• _DATA_
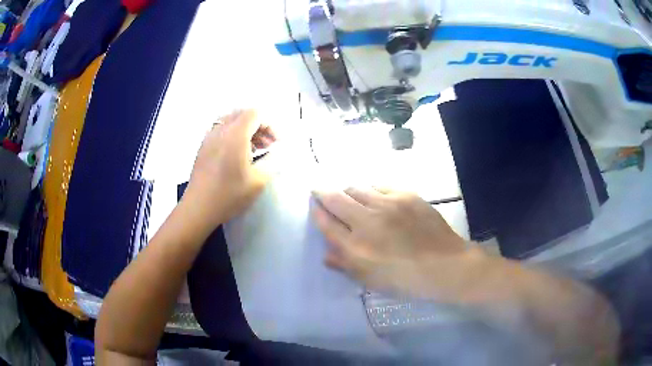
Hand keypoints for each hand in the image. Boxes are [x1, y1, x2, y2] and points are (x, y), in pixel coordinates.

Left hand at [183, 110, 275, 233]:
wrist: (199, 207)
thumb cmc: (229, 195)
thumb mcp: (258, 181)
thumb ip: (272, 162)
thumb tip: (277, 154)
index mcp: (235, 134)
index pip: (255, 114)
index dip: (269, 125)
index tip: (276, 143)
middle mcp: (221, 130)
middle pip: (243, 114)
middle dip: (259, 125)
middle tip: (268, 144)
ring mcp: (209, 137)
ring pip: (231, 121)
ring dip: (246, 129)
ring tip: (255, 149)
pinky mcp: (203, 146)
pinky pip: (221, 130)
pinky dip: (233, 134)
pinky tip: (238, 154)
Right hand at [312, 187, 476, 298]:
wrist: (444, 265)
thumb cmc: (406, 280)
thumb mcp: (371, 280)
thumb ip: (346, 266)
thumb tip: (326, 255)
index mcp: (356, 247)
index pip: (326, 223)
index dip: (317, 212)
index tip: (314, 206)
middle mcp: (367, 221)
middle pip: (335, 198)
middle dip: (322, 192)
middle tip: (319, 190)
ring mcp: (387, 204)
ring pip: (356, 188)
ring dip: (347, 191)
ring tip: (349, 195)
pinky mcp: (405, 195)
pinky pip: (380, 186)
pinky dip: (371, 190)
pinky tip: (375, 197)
--
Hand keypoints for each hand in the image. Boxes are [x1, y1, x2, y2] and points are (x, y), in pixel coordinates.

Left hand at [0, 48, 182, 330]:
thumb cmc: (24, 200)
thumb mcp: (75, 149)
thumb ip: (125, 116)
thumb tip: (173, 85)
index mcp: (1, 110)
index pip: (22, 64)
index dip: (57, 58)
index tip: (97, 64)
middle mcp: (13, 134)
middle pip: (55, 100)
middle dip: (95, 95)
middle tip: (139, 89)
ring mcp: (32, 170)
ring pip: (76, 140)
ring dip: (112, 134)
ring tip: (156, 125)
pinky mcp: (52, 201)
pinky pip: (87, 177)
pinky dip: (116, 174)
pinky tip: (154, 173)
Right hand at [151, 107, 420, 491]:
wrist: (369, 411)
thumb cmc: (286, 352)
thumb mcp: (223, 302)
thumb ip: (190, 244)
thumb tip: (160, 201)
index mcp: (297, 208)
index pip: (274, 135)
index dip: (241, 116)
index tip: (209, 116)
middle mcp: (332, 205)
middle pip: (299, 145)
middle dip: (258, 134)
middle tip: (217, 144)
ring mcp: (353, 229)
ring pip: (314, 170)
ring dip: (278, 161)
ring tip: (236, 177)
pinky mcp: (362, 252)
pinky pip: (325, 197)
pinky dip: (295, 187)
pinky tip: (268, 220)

• _WHAT YOU ARE ASKED TO DO_
When you reach the line with "middle tip: (268, 144)" in the records above, start writing out lines exactly, and stop once the line with "thumb cmc: (406, 280)" has been written; include nothing else.

• _EXERCISE RESPONSE_
middle tip: (268, 144)
ring mcp: (209, 137)
ring pip: (231, 121)
ring dip: (246, 129)
ring tip: (255, 149)
pinky mcp: (203, 146)
pinky pip: (221, 130)
pinky dip: (233, 134)
pinky tip: (238, 154)
Right hand at [312, 187, 476, 298]:
wrist: (444, 265)
thumb cmc: (406, 280)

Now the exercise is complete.